### Records for this task

+++

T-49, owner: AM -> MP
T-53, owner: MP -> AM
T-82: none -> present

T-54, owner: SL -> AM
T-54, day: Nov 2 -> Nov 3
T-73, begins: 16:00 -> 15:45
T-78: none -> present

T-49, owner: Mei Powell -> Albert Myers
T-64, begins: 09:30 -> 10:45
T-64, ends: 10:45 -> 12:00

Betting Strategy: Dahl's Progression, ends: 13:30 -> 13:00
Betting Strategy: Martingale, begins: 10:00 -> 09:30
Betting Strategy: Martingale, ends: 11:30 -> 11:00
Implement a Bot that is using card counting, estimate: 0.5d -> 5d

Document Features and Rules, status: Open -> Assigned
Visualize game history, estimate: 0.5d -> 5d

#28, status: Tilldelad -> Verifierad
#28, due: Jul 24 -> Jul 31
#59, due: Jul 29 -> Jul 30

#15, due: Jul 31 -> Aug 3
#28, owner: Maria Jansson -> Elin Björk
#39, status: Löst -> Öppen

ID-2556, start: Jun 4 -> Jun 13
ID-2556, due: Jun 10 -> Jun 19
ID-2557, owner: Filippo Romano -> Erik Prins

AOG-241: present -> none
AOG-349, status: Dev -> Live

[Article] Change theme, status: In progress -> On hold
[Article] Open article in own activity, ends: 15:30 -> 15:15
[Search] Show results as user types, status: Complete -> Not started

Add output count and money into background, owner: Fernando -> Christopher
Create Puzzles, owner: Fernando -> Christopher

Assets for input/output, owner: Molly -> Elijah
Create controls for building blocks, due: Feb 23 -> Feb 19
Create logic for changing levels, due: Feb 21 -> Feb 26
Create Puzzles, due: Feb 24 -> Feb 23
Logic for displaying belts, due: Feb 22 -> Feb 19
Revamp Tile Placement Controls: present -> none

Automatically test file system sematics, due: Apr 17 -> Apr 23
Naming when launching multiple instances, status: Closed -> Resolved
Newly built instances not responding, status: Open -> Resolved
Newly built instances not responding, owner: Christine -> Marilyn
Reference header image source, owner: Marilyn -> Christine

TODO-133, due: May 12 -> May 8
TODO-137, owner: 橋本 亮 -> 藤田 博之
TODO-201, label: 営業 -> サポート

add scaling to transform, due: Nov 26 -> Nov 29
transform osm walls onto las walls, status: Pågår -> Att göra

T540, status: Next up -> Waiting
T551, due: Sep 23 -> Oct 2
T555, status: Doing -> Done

+++

### Action item
If a line in the entries above contains the word "Strategy", copy it.

### Problem solution
Betting Strategy: Dahl's Progression, ends: 13:30 -> 13:00
Betting Strategy: Martingale, begins: 10:00 -> 09:30
Betting Strategy: Martingale, ends: 11:30 -> 11:00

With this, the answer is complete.